--- Text section Enclosed Below ---

After Claudia Llosa’s over valuated 2009 Berlinale victory, many politicians started to get immersed in the dark areas of our national film fund, CONACINE. Many are asking for more money as if it could be the solution to our problems, when many of the youngest and most promising directors have been left out of what seems to be a self -denominated V.I.P. party.
Is a national institution supposed to fund a filmmaker’s whole career? Isn’t it sad that someone with more than thirty years making films keeps applying to funds made for filmmakers that are still waiting for a chance? Shouldn’t we start to worry if our only feature film festival and CONACINE, belonging to a third world reality, don’t support small digital productions?
This format elitism is what disturbs me the most of the present of film, as if the size of canvas or the chosen technique differences a painting from a doodle. Anyone that is in the filmmaking business knows that the budget of a celluloid production could afford at least the making of two digital films. The procedure to solve this problem would be really easy in a society led by common sense: instead of having a national fund with five expensive rewards, reduce that number and add a strictly digital fund for low budget projects so you could at least double the number of winners.

--- End of Enclosed Text section ---

### What you need to do:
[1] From the piece on film funding, copy out everything from "This format elitism" down to "number of winners.".
[2] Write the next part of the commentary on CONACINE and film funding, starting after its final sentence.

--- Extracted data Enclosed Below ---

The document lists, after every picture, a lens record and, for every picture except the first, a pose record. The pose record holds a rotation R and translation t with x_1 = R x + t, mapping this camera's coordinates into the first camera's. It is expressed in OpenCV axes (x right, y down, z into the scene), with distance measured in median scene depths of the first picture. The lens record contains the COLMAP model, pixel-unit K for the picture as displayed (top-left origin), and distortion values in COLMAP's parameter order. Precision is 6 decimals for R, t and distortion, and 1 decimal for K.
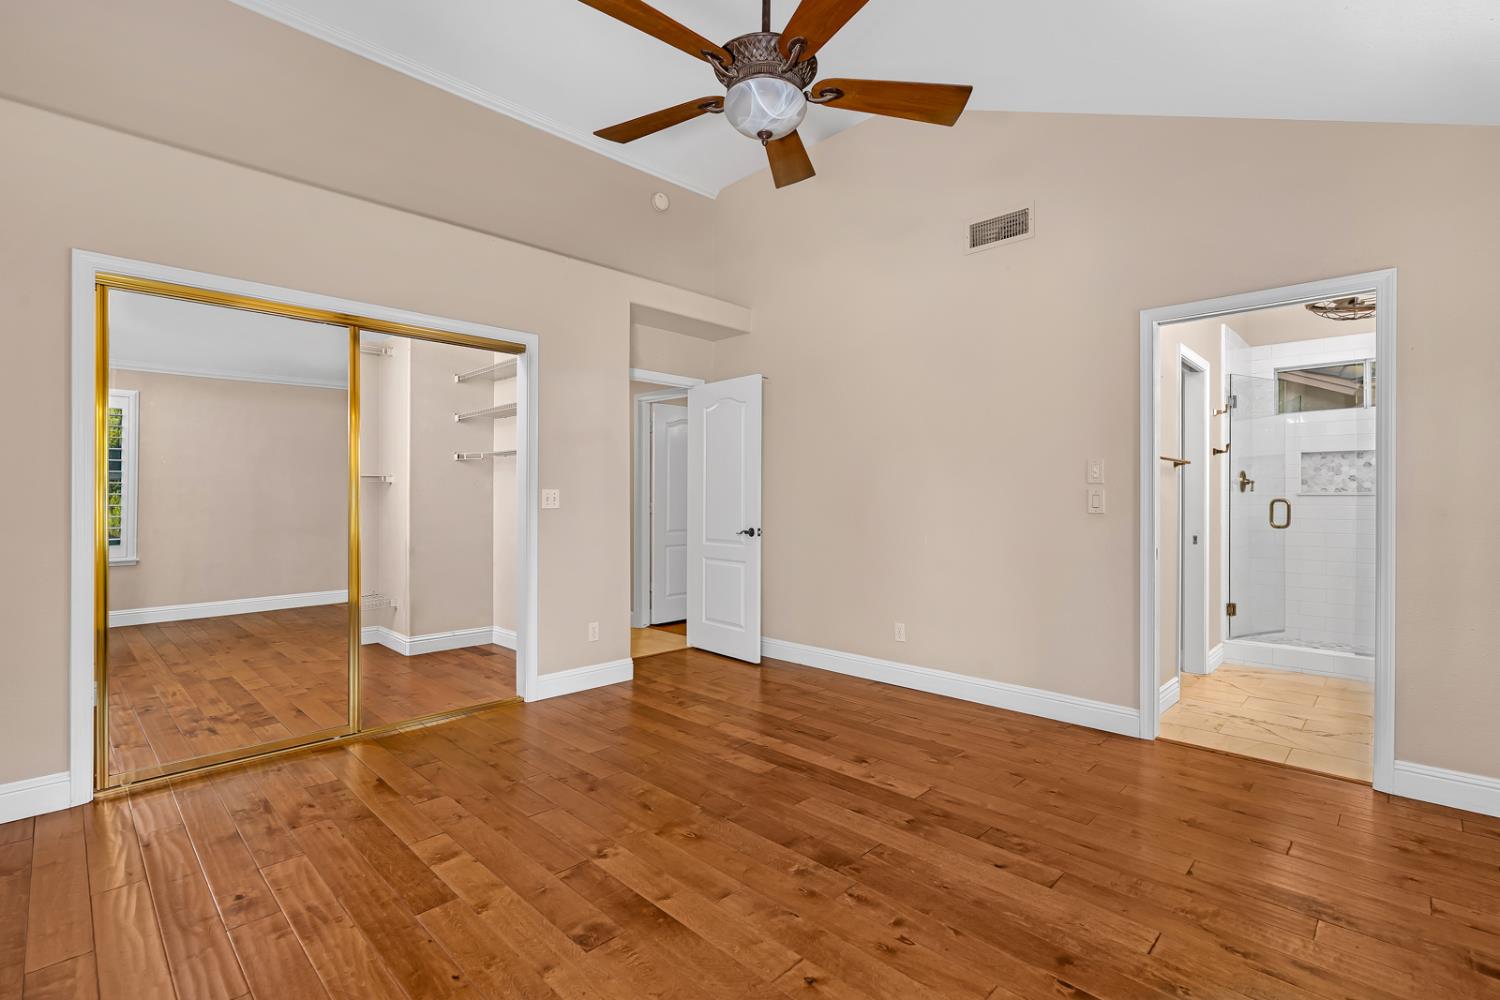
lens RADIAL K [[692.1, 0, 750.0], [0, 692.1, 500.0], [0, 0, 1]] dist [-0.002607, 0.000389]
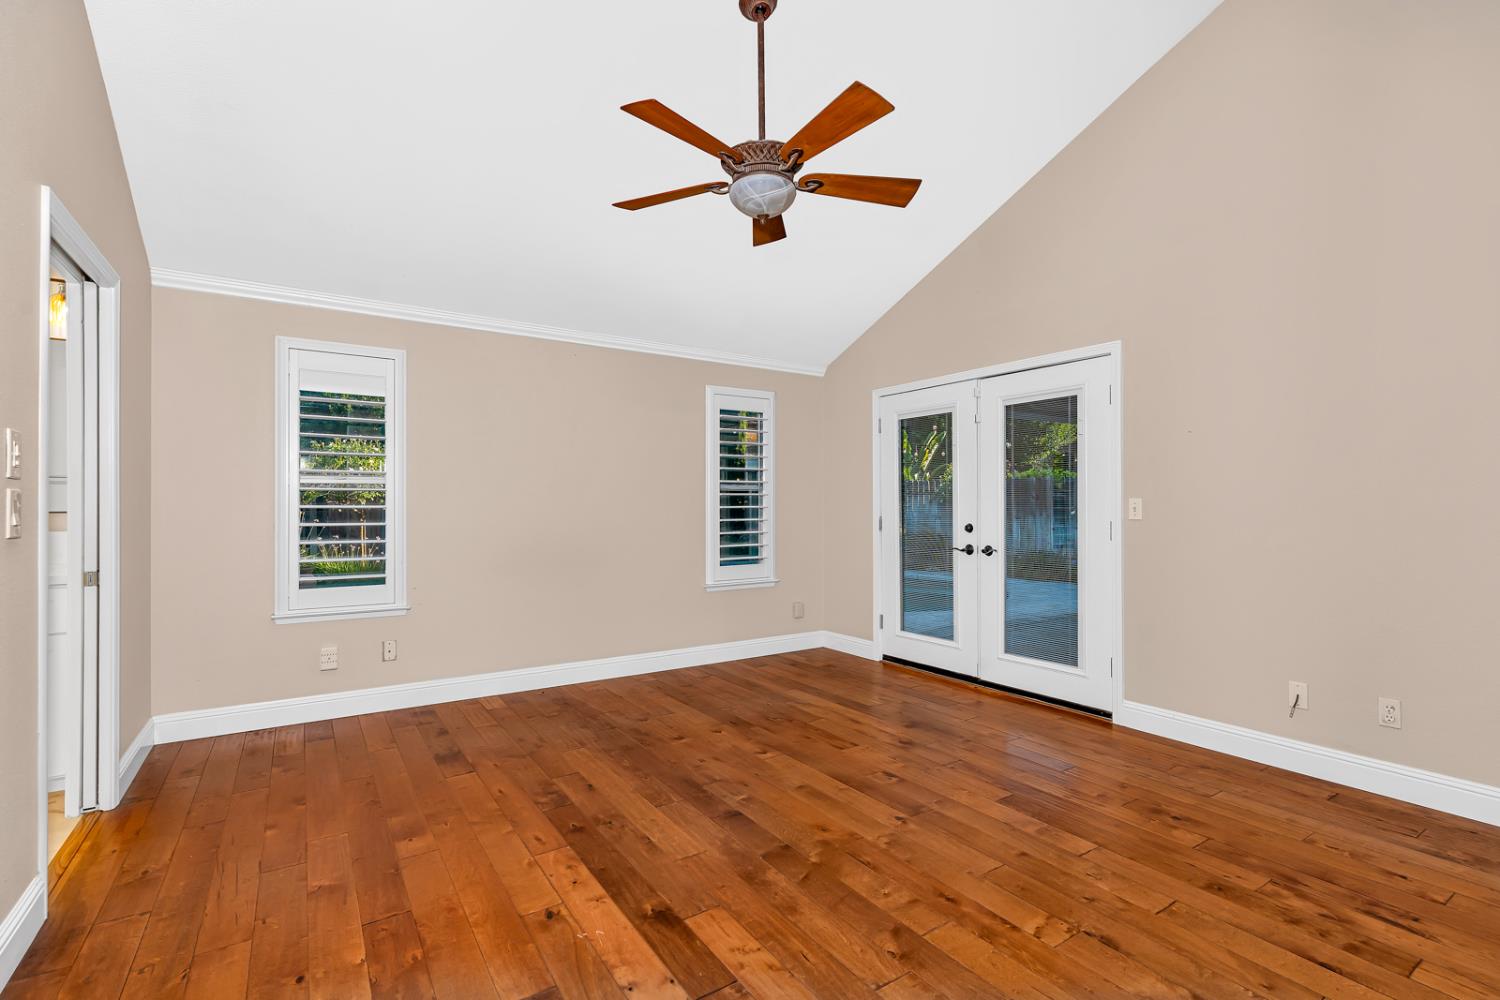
lens RADIAL K [[681.2, 0, 758.0], [0, 681.2, 493.6], [0, 0, 1]] dist [-0.004948, 0.001193]
pose [[-0.980958, 0.007742, 0.194066, -0.203202], [0.004416, 0.999836, -0.017567, -0.006289], [-0.194170, -0.016375, -0.980831, 2.131194]]
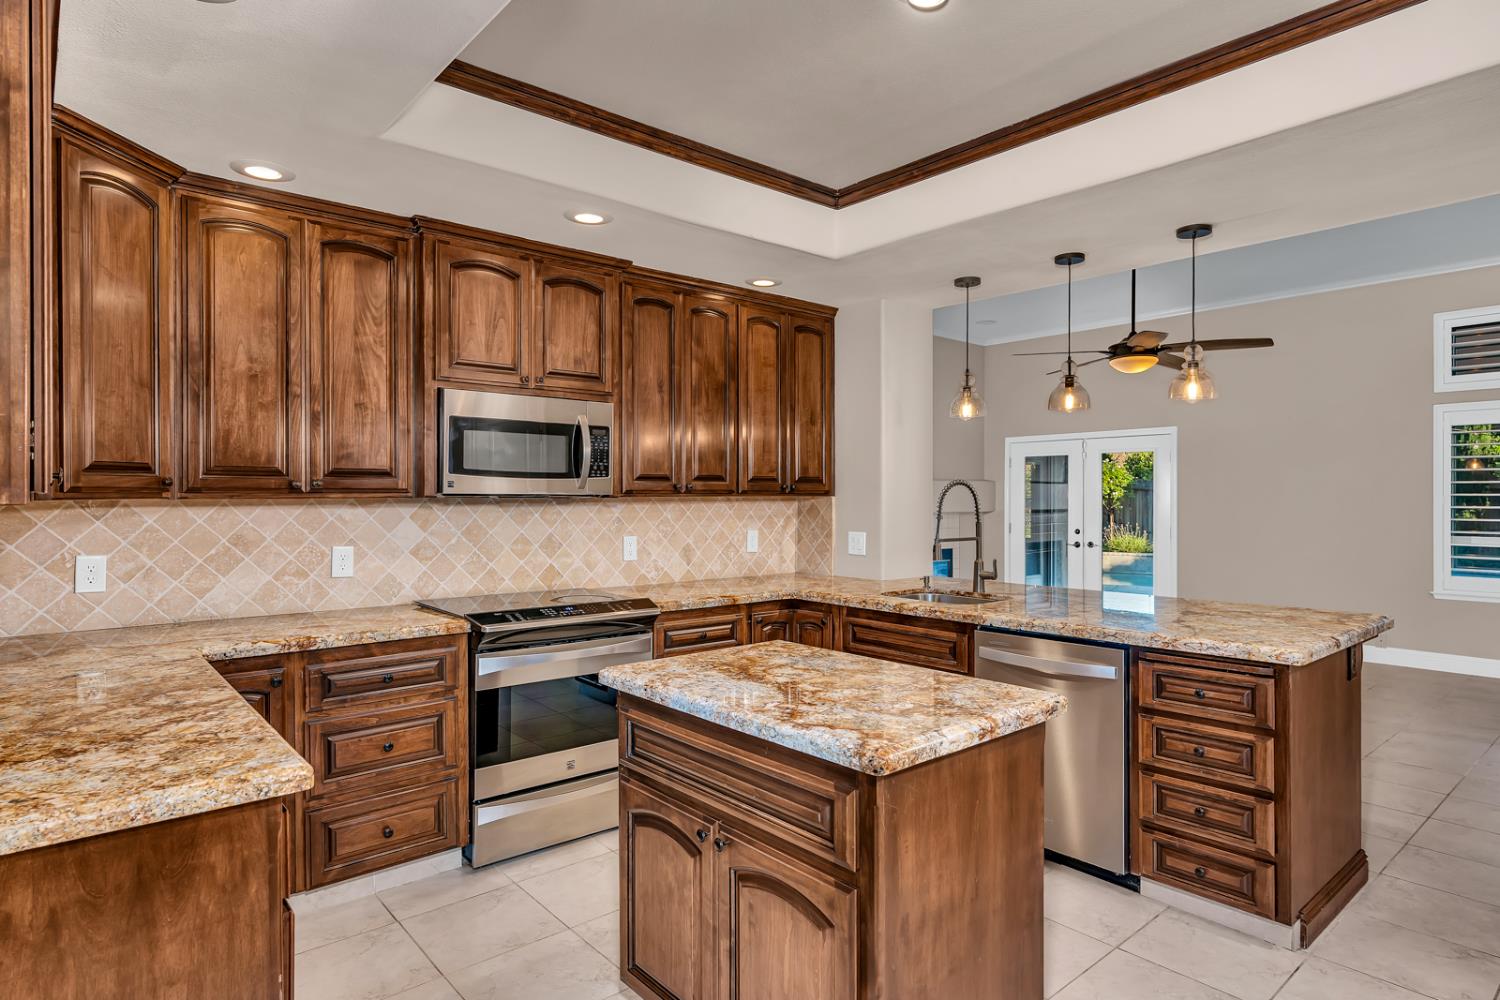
lens RADIAL K [[863.4, 0, 759.2], [0, 863.4, 499.9], [0, 0, 1]] dist [-0.001885, 0.001312]
pose [[-0.998223, -0.000419, 0.059595, 0.838843], [-0.000301, 0.999998, 0.001974, -0.093888], [-0.059596, 0.001953, -0.998221, 4.215166]]
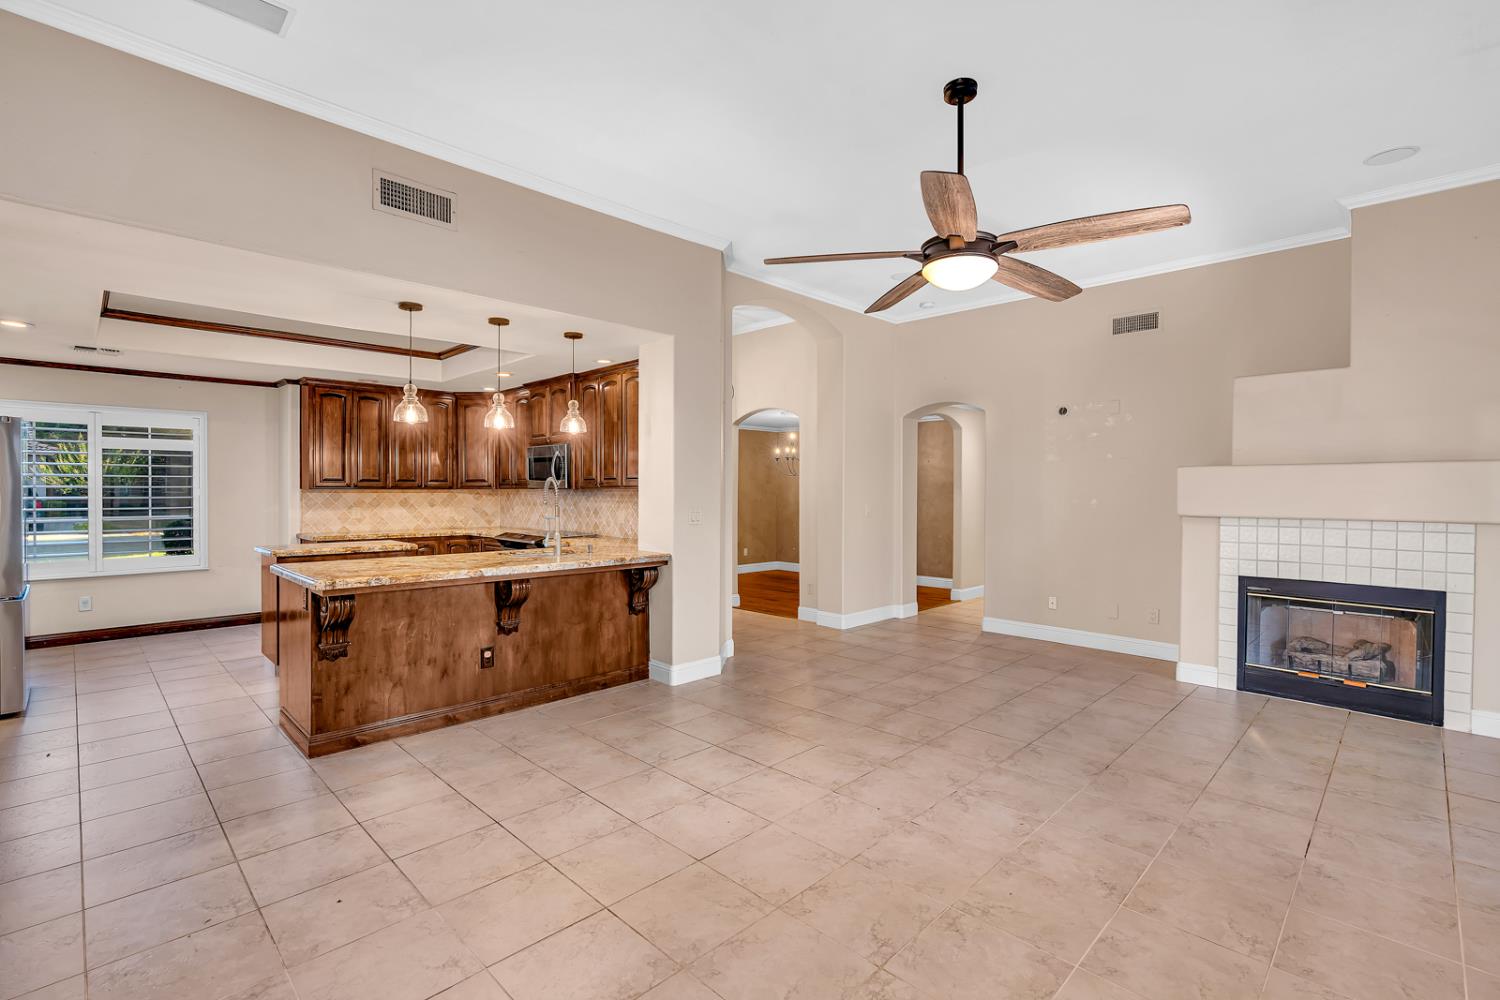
lens RADIAL K [[681.2, 0, 758.0], [0, 681.2, 493.6], [0, 0, 1]] dist [-0.004948, 0.001193]
pose [[-0.004009, -0.004989, 0.999980, -1.638765], [-0.007171, 0.999962, 0.004960, -0.097528], [-0.999966, -0.007151, -0.004044, 1.689857]]
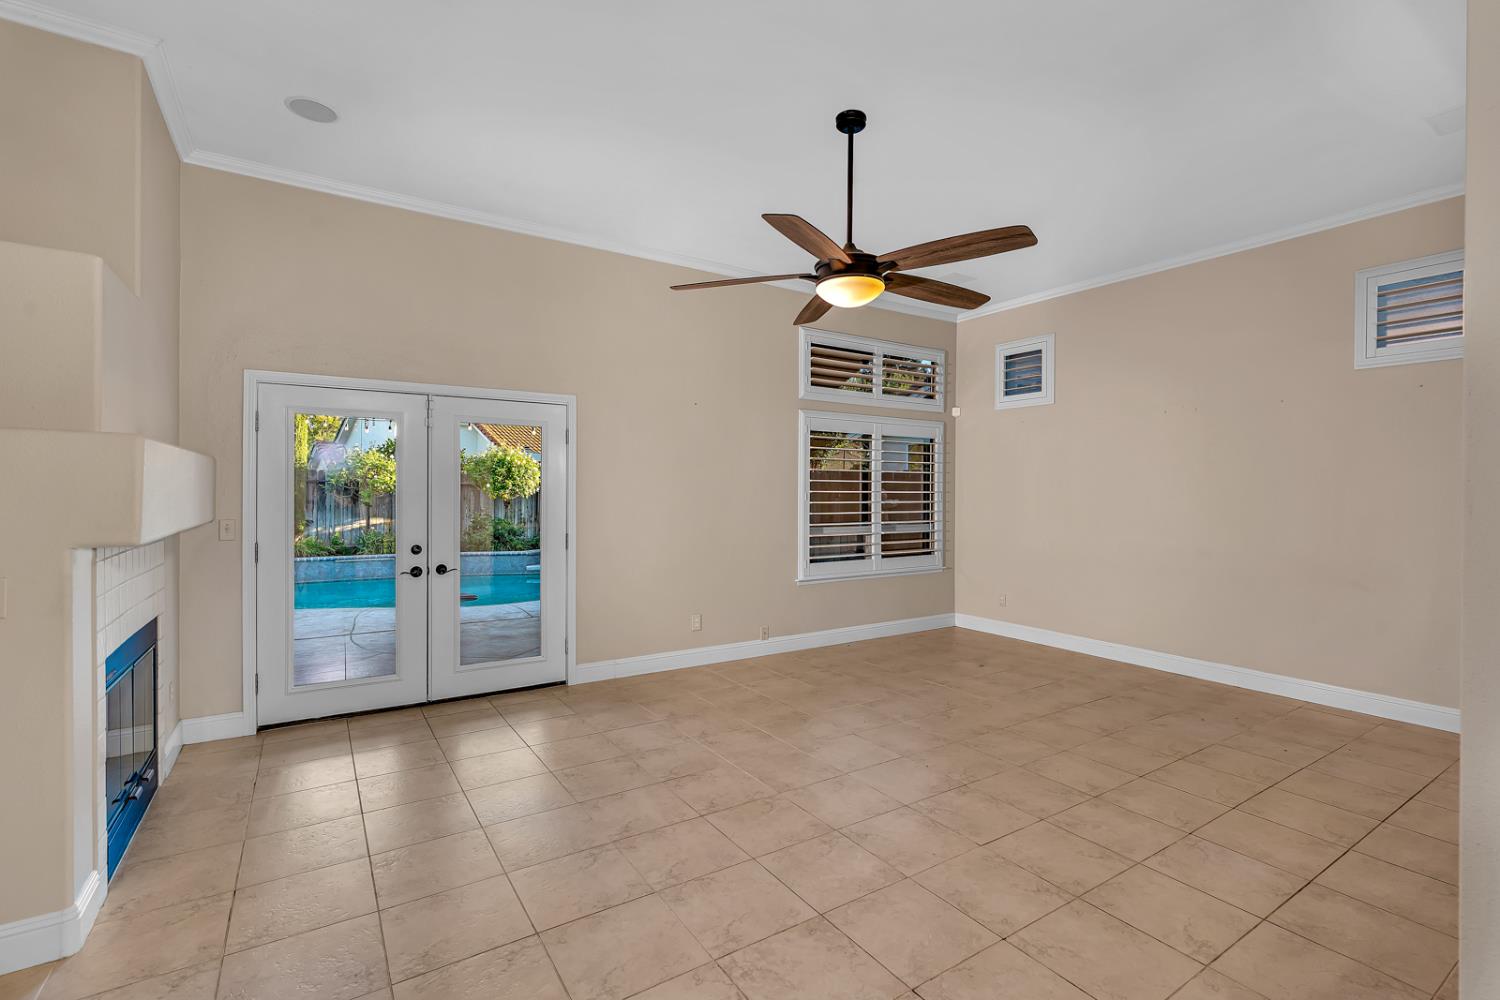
lens RADIAL K [[681.2, 0, 758.0], [0, 681.2, 493.6], [0, 0, 1]] dist [-0.004948, 0.001193]
pose [[-0.198897, 0.001166, -0.980020, 1.274801], [-0.003800, 0.999991, 0.001961, -0.102806], [0.980013, 0.004114, -0.198890, 1.375465]]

--- End of Enclosed Extracted data ---

### Answers below:
[1]
This format elitism is what disturbs me the most of the present of film, as if the size of canvas or the chosen technique differences a painting from a doodle. Anyone that is in the filmmaking business knows that the budget of a celluloid production could afford at least the making of two digital films. The procedure to solve this problem would be really easy in a society led by common sense: instead of having a national fund with five expensive rewards, reduce that number and add a strictly digital fund for low budget projects so you could at least double the number of winners.

[2]
Unfortunately, common sense isn’t a characteristic of Peruvian corrupted systems. It’s actually easier to create a new and autonomous system, than to fix the existent. The rejects and orphans are coming together, digital is no longer a celluloid wannabe, and the narrow-minded third world thematic is no longer a weapon for achieving European recognition. Something we’ve learned from the Philippine digital phenomenon is that new information democracy makes us able to create new expressions of cinema rather than copying first world aesthetics.